Colom had run for president three times. The first occasion was in 1999. At the time, he ran under the banner of two political parties. Unidad Revolucionaria Nacional Guatemalteca ('Guatemalan National Revolutionary Unity') and Desarrollo Integral Autentico (Authentic Integral Development). That year, Colom would finish in a distant third place, behind that year's victor, Alfonso Portillo, and Oscar Berger.

By law, presidents of Guatemala are not allowed to run for another term in office.

As such, Portillo was not a candidate for re-election in 2003. In that year's race, Colom was running as the nominee of the new political party. That being Unidad Nacional de la Esperanza (National Unity of Hope). In the years since the party has amassed the biggest membership tally in Guatemala. But in 2003, Colom would fall short of Portillo.

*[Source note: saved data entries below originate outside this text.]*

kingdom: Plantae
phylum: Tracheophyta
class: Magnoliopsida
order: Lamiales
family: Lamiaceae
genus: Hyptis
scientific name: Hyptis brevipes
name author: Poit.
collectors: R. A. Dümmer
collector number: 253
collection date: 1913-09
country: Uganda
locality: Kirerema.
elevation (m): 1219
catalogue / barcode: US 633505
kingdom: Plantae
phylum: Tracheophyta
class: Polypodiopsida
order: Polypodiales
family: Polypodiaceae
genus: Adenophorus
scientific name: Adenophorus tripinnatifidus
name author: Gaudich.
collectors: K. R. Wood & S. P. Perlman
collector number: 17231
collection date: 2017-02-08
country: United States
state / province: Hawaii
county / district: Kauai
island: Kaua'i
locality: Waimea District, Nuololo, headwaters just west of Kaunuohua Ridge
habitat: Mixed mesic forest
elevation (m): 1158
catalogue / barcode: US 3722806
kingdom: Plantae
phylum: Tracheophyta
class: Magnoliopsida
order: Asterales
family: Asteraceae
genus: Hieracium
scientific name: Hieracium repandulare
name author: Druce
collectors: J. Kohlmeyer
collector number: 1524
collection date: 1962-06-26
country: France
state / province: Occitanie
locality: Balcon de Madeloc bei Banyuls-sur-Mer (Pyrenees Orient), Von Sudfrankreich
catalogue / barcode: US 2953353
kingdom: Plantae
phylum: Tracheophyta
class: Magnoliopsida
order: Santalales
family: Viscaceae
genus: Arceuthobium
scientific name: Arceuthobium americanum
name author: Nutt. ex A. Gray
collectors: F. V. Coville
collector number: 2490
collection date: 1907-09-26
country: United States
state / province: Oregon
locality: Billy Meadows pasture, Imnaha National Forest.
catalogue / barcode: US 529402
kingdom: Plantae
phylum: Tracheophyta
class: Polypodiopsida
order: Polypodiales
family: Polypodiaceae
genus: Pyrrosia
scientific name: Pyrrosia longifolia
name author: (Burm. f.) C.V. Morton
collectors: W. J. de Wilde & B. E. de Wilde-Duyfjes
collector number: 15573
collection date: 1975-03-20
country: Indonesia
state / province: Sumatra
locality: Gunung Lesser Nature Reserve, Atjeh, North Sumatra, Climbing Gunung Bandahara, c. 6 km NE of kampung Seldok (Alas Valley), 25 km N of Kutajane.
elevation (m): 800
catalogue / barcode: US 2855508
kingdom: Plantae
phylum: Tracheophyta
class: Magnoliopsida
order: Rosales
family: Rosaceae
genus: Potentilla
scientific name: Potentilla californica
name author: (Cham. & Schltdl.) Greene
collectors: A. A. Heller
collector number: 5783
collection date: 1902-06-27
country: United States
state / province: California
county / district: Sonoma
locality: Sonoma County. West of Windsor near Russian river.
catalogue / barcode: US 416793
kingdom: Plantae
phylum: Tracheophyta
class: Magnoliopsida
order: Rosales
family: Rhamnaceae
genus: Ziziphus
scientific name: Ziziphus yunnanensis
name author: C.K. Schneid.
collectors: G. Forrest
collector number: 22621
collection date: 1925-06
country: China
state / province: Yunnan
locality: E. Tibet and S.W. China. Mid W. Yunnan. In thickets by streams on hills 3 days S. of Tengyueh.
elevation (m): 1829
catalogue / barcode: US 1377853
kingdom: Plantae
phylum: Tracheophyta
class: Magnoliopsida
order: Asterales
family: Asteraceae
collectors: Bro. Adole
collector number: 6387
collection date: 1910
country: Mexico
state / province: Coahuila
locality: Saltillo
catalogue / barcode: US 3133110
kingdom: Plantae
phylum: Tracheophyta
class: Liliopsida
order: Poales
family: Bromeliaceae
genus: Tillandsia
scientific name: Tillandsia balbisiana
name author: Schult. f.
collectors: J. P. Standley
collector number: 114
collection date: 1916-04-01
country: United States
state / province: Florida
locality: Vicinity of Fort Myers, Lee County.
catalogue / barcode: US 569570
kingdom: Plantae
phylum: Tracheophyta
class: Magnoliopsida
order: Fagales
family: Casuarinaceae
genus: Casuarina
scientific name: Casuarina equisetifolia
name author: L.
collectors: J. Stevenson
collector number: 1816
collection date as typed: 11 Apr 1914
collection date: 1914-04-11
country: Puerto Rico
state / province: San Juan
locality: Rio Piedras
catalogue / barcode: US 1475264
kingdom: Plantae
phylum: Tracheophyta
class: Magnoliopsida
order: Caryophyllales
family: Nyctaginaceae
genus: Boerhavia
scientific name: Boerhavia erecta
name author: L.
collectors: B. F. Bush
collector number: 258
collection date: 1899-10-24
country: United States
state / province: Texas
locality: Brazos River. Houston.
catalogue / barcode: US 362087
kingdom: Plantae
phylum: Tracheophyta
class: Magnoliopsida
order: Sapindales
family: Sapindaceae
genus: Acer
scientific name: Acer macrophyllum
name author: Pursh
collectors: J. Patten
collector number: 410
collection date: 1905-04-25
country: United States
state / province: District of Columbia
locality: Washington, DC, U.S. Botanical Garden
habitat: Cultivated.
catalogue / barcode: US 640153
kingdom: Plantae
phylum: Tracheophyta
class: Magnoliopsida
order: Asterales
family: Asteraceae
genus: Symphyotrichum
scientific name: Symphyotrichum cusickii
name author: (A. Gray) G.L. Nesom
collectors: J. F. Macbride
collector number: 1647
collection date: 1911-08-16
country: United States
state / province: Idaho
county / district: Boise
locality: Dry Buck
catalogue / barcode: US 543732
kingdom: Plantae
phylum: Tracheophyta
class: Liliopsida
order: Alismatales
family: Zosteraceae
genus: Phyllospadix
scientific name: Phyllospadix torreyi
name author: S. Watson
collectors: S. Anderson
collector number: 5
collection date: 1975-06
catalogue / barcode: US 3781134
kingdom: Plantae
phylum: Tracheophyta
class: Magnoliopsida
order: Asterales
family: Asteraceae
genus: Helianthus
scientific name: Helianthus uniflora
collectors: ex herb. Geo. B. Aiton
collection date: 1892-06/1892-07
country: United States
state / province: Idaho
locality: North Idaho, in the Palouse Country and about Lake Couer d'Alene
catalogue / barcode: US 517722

Colom would eventually prevail in 2007. Otto Perez Molina of Partido Patriota (Patriotic Party) was his closest rival. The current President of Guatemala, Giammattei, finished in the third spot. Rafael Espada was Colom's vice president.

As president, Colom expanded social programs and launched anti-corruption efforts. But he and his administration would face heavy scrutiny in a scandal centered on bus companies and tax breaks.

Colom and his colleagues were arrested, but he proclaimed his innocence. Closure may be elusive in this particular case following Colom's passing. But legal woes of varying degrees are not uncommon among Guatemalan presidents.

His uncle was a high-profile politician

One of five children, Álvaro Colom was a native of Guatemala City. His uncle, Manuel Colom Argueta, had been the city's mayor during the 1970s. After leaving office, he was assassinated. It was one of several assassinations of prominent politicians during the oppressive regime of President Fernando Romeo Lucas Garcia. Later, President Colom would name his uncle to the Order of the Quetzal posthumously. The order is the highest civilian honor in Guatemala.

Colom received a degree in industrial engineering from Universidad de San Carlos de Guatemala. He held several professional roles over the years, including serving as Guatemala's vice minister of the economy.